Publié le 05 Mar 2024 à 14:24
Article paru dans la revue « AJMER / AJMERAMA » / AJMERAMA N°5


Les lésions médullaires, en particulier les lésions complètes (AIS A), entraînent des désordres sexuels et une altération de la fertilité à terme.

Ces lésions peuvent altérer tous les niveaux de la fonction sexuelle et reproductrice chez l’homme  : troubles de l’érection, troubles de l’éjaculation, perte/ trouble de la sensibilité et anorgasmie, altération de la qualité du sperme (altération de la spermatogénèse, infections urinaires à répétition, sondages, augmentation de la température du scrotum en position assise).

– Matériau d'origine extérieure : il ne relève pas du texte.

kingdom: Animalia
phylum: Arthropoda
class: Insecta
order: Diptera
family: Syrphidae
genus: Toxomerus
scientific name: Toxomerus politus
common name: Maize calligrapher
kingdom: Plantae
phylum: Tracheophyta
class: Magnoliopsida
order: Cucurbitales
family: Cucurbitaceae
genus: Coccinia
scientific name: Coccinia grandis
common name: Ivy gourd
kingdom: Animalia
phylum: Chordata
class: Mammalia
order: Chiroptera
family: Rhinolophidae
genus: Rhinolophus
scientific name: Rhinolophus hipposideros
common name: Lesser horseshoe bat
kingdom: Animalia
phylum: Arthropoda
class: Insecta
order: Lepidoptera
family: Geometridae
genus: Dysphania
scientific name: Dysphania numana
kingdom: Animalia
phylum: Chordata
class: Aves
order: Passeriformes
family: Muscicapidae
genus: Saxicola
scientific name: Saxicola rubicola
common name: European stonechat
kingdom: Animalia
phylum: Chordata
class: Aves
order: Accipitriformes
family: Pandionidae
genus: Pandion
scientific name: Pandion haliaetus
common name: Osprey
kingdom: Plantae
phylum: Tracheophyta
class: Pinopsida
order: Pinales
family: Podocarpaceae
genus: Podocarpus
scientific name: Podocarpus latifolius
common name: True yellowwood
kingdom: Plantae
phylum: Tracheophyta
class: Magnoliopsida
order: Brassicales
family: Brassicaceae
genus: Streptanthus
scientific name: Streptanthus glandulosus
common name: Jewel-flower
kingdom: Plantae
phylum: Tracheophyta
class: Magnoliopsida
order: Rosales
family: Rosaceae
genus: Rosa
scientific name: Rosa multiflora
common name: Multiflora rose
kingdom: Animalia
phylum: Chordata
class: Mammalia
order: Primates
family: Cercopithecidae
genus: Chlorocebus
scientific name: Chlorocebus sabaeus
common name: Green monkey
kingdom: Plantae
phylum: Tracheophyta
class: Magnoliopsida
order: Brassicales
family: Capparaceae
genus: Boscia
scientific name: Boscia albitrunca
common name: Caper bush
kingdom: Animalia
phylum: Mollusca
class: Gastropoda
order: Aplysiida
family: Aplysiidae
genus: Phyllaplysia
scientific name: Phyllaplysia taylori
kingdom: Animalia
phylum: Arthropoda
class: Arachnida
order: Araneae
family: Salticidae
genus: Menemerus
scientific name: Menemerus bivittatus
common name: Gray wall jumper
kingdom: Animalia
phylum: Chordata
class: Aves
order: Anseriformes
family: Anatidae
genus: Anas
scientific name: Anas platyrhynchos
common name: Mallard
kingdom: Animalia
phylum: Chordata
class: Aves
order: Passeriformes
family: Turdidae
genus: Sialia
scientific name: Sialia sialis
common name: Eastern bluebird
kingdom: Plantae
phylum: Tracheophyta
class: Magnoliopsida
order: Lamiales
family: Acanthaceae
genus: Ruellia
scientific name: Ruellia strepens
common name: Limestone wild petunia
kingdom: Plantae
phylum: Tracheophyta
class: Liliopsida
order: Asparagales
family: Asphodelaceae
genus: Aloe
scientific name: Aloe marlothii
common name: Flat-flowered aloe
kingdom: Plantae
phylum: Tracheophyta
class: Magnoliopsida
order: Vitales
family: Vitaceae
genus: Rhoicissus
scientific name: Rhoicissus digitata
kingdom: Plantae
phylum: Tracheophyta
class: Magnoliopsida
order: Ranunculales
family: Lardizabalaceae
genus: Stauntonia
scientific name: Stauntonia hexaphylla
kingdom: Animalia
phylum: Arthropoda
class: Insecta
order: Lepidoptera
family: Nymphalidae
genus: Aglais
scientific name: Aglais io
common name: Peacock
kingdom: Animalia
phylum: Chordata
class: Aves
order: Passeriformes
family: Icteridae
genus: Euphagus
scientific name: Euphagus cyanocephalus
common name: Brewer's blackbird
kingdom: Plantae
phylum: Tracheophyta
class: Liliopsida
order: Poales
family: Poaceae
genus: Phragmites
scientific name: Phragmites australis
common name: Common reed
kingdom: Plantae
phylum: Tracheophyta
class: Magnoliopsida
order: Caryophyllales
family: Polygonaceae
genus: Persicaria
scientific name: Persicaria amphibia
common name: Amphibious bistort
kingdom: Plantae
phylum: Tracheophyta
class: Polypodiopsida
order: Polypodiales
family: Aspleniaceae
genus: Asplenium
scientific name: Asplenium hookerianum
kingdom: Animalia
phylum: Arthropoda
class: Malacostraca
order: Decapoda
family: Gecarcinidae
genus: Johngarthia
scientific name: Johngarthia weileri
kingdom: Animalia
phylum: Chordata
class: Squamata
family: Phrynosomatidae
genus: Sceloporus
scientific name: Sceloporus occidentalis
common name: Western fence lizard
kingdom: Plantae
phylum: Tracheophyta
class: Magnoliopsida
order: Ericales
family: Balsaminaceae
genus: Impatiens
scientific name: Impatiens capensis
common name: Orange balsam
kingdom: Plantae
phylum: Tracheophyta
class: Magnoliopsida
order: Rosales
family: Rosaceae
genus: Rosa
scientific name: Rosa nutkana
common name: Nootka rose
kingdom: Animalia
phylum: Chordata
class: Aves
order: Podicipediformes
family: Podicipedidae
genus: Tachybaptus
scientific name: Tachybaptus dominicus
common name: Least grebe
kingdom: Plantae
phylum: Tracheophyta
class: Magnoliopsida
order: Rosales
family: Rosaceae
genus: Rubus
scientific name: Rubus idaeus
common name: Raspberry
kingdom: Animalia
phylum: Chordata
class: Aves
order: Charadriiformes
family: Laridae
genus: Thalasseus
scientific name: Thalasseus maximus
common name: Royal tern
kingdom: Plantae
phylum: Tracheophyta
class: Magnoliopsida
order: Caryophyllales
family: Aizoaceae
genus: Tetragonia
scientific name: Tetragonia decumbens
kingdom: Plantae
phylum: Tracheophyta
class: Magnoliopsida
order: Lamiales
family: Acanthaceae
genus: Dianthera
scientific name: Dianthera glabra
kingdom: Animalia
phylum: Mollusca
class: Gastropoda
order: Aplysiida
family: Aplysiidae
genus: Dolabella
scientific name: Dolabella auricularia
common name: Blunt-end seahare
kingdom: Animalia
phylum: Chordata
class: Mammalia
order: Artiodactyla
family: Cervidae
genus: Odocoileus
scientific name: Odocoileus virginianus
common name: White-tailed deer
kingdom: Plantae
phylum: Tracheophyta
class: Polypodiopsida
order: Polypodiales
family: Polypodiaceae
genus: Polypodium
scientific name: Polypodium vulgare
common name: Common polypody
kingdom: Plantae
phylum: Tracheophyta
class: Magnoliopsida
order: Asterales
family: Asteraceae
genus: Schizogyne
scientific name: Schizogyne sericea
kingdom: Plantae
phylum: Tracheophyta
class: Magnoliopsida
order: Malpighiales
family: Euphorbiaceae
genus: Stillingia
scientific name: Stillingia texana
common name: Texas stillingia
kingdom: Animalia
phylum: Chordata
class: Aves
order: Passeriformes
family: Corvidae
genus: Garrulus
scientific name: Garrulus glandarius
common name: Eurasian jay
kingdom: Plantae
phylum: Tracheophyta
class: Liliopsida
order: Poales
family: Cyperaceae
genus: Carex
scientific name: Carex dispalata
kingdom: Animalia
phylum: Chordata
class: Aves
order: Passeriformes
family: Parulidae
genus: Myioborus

Il y a trois types de retentissement sur la fonction sexuelle après lésion médullaire, direct ou indirect :

  • Le retentissement primaire correspond à l’impact direct de la lésion neurologique sur la fonction sexuelle. Il comprend l’impact neurologique sur l’érection chez l’homme, la lubrification chez la femme, l’éjaculation et la capacité orgasmique.
  • Le retentissement secondaire comprend les séquelles neurologiques touchant indirectement la sexualité : c’est à dire les troubles vésico-sphinctériens et ano-rectaux, en particulier l’incontinence urinaire et fécale, ainsi que la spasticité et les effets secondaires des traitements médicamenteux.
  • Le retentissement tertiaire correspond à l'impact psychosocial des lésions médullaires qui limitent le désir voire l’accès aux activités sexuelles ou aux relations sociales pouvant mener à des relations sexuelles. Il peut s’agir d’un état de dépression, de l’état de stress post-traumatique, des troubles d’anxiété et anxiété de performances, de l’altération de l’image de soi et de l’image corporelle (paralysie, atrophie musculaire, perte de poids, escarres), des difficultés du couple, de l’isolement social ou du retrait d’activités professionnelles ou de loisir.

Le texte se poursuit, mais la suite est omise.